## What this task involves
If a line includes "worn", copy it out of the entries.

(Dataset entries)
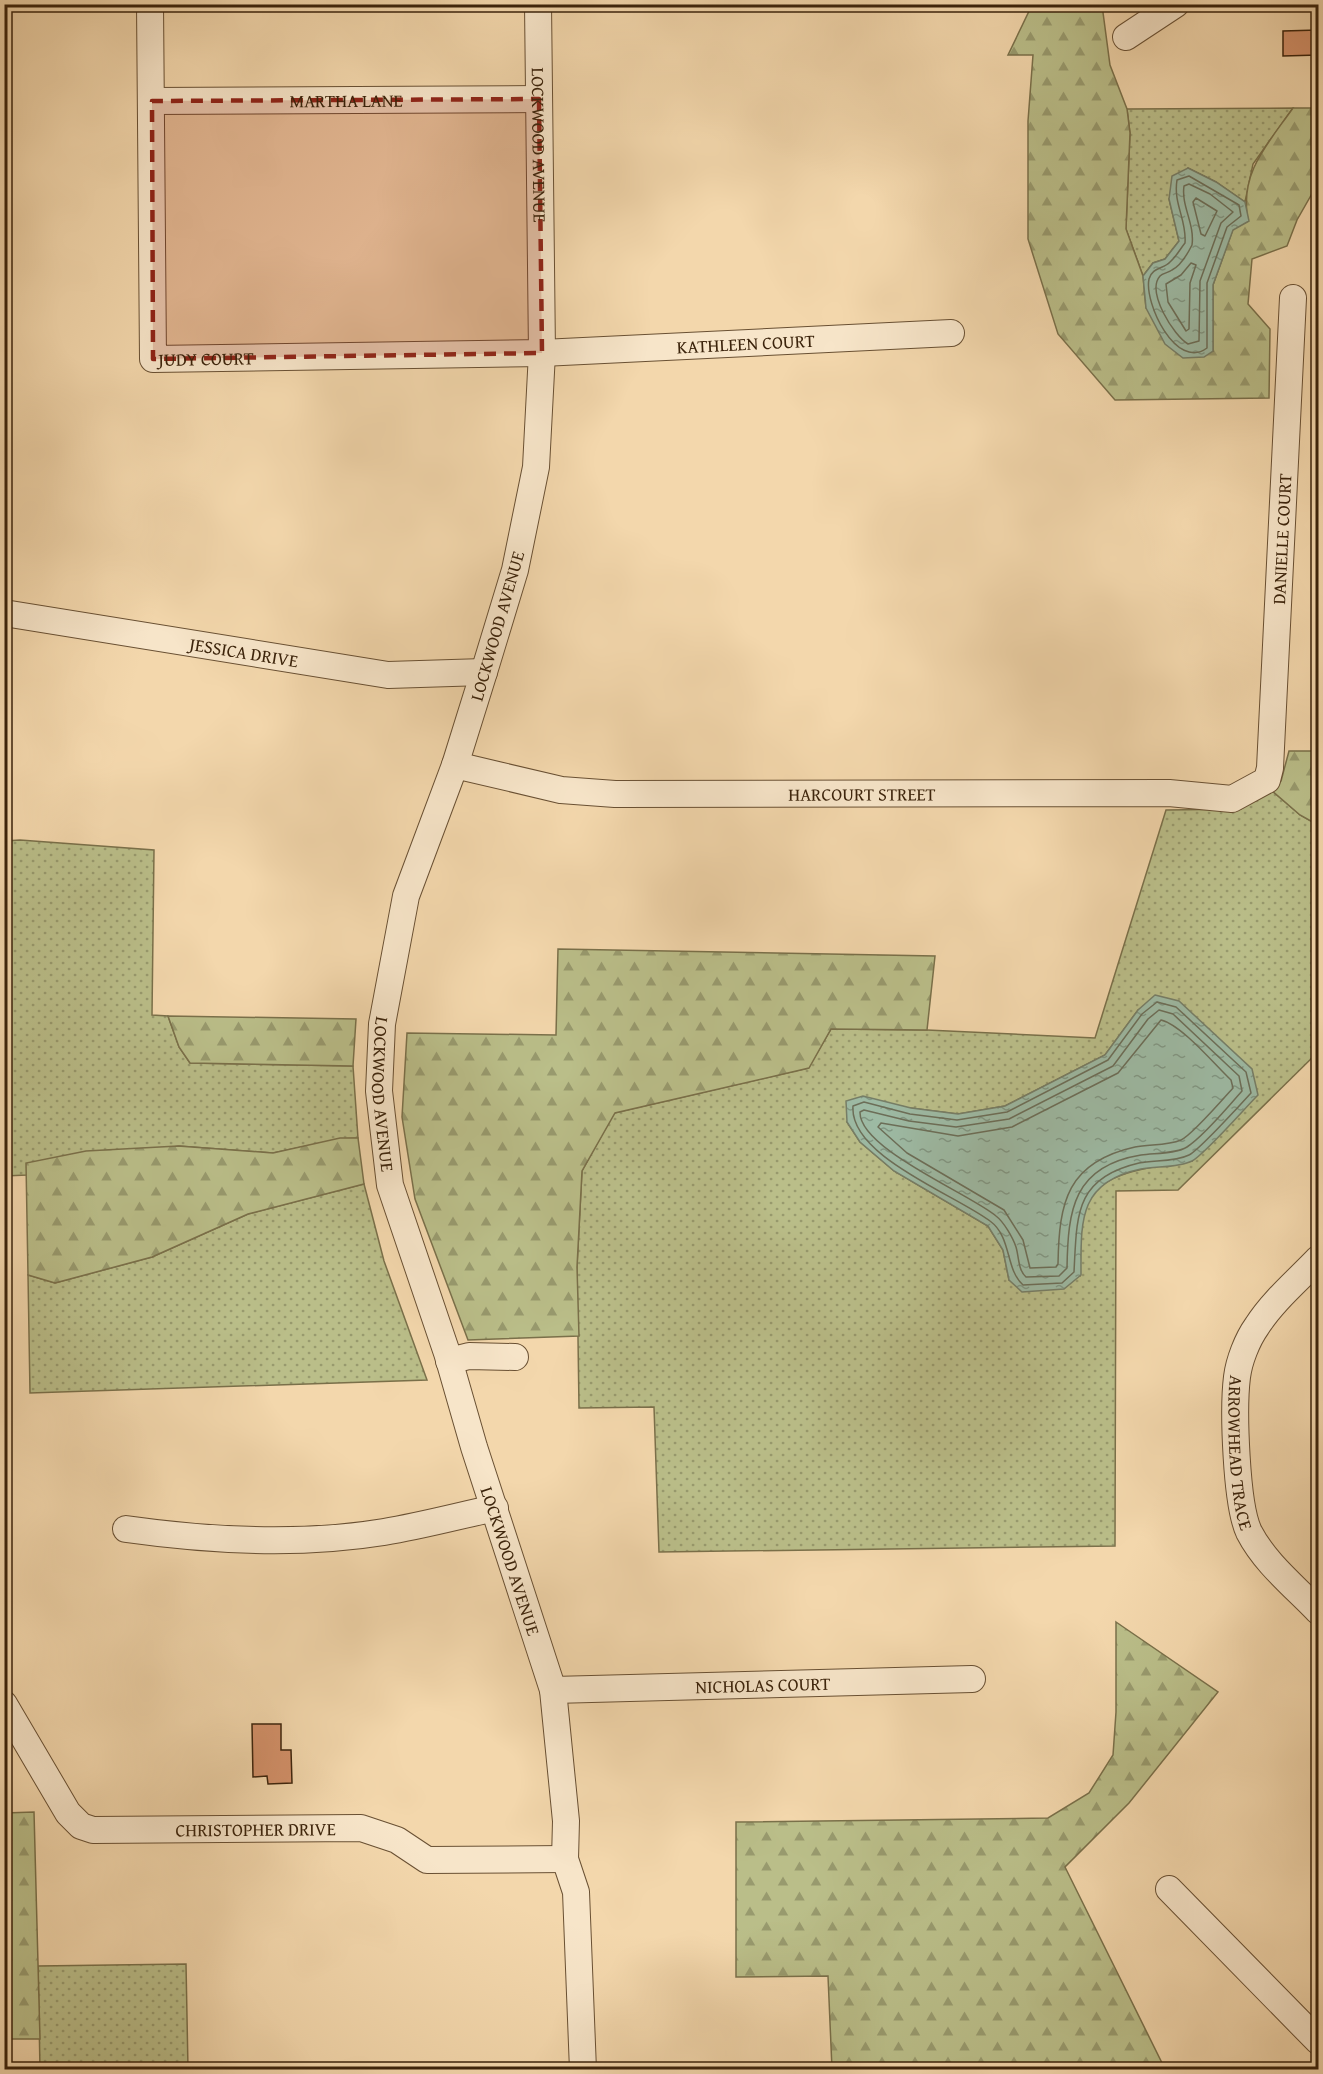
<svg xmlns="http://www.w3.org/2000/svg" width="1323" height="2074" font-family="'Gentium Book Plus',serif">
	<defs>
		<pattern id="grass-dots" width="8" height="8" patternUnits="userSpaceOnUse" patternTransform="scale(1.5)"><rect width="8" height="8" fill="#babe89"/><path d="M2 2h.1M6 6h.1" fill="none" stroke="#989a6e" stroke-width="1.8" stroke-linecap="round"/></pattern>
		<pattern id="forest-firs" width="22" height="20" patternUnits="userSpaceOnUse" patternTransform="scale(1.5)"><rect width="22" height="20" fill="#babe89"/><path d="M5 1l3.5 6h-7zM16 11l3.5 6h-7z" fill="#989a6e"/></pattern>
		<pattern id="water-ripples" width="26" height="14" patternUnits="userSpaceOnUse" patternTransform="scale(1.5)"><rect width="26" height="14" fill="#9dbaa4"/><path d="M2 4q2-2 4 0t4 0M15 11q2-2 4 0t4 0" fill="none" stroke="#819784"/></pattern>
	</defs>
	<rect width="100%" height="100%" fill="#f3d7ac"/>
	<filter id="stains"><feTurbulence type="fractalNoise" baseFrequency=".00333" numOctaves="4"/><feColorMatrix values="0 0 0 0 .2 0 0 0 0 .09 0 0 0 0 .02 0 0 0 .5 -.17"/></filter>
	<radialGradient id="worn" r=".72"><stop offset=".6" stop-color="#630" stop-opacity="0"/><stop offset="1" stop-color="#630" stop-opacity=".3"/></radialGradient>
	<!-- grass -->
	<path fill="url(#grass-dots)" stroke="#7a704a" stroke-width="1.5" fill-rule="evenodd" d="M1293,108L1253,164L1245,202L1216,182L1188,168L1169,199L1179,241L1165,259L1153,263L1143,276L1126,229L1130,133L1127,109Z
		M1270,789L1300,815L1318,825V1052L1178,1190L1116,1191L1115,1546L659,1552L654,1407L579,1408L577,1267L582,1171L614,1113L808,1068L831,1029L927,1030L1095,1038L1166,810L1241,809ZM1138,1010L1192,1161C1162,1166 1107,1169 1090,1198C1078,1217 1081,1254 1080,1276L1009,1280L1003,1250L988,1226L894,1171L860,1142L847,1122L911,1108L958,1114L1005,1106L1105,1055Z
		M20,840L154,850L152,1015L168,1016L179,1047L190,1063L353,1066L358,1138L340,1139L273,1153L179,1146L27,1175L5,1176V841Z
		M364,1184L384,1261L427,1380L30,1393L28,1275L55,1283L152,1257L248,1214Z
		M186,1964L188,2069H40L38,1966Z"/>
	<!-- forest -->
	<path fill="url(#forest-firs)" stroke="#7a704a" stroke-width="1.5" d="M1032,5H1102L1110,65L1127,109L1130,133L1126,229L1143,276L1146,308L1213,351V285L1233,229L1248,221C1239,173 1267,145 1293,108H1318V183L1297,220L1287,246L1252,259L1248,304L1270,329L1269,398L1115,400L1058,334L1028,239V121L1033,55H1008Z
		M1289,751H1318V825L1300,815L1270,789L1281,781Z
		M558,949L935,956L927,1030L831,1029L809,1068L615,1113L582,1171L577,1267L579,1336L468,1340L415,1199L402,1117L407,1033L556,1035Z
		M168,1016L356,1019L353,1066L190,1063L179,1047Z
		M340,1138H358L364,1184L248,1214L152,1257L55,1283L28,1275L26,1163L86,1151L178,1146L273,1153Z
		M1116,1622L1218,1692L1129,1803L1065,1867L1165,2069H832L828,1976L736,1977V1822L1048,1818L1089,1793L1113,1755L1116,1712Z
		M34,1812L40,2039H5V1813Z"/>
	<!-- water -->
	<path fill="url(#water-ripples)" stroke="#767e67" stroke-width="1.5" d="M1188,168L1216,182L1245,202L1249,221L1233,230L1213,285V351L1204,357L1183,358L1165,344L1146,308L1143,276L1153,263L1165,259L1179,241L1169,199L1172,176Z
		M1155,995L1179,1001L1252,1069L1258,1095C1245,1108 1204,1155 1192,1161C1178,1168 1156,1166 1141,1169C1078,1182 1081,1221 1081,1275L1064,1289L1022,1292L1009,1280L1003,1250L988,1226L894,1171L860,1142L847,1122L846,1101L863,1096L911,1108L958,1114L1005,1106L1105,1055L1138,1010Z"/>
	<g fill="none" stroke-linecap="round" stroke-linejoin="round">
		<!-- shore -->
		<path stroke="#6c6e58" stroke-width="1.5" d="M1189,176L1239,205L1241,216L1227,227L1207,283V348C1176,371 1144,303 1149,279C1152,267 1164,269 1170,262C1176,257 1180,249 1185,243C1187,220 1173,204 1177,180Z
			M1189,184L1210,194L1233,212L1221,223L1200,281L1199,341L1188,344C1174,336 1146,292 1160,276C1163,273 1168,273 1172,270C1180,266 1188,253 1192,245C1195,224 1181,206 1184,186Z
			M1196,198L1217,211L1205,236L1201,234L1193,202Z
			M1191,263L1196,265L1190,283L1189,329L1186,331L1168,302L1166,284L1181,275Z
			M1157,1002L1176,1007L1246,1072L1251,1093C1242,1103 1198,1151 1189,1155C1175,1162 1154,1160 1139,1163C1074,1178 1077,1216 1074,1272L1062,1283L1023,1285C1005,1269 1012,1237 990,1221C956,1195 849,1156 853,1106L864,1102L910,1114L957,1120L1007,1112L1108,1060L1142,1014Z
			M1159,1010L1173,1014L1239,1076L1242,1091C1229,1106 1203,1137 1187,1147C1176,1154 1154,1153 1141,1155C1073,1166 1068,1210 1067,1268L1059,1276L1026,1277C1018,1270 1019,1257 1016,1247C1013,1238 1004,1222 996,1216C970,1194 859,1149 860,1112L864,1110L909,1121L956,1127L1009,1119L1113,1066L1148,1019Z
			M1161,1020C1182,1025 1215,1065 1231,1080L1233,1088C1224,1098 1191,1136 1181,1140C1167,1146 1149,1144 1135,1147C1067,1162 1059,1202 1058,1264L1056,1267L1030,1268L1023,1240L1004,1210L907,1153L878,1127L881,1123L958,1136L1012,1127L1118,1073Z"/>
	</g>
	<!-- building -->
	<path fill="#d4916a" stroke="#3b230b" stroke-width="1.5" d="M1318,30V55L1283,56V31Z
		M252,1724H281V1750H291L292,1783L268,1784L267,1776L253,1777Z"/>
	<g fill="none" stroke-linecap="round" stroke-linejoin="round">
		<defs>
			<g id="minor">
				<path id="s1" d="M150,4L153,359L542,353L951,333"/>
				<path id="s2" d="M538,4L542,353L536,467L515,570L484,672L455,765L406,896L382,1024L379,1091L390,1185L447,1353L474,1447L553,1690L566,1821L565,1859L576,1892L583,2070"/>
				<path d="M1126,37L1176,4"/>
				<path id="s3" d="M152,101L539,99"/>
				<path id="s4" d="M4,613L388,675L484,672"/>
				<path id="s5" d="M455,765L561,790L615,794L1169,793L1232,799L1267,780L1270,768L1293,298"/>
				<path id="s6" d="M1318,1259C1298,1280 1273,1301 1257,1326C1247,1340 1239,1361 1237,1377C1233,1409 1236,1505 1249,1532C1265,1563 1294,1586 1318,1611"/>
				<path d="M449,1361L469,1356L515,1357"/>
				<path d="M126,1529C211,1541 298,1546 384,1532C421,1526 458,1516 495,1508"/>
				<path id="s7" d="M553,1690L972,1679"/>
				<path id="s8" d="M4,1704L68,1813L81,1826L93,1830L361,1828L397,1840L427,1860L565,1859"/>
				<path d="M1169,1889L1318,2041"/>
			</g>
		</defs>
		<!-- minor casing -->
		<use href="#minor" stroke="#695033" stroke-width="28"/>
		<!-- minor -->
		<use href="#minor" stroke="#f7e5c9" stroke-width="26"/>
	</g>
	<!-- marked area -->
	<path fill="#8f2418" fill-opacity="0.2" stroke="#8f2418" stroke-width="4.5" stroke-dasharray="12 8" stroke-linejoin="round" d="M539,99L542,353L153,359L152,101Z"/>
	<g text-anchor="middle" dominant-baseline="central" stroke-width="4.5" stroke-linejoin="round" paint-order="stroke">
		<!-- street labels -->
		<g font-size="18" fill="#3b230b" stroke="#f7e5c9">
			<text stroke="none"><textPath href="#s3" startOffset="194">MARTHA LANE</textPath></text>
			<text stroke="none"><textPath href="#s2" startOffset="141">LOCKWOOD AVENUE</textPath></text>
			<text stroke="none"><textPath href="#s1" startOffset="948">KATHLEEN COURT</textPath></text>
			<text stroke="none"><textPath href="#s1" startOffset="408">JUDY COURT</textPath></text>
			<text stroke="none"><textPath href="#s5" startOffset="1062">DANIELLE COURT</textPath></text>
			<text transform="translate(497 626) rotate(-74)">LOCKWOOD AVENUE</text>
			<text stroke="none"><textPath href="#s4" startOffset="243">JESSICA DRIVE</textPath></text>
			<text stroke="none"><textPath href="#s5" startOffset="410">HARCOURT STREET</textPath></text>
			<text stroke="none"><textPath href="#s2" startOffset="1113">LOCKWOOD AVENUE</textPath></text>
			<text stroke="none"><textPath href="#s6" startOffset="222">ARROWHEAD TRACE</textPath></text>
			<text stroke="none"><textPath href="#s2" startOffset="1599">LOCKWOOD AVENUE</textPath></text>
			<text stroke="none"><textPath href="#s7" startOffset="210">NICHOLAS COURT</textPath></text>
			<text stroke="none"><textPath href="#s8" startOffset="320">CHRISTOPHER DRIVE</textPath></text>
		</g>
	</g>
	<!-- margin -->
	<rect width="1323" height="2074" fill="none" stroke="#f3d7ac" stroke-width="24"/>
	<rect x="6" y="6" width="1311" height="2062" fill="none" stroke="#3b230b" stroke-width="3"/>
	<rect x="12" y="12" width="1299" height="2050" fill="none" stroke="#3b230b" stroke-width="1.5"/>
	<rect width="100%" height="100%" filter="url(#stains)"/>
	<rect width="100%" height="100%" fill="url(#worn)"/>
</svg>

## Reply to the task
	<radialGradient id="worn" r=".72"><stop offset=".6" stop-color="#630" stop-opacity="0"/><stop offset="1" stop-color="#630" stop-opacity=".3"/></radialGradient>
	<rect width="100%" height="100%" fill="url(#worn)"/>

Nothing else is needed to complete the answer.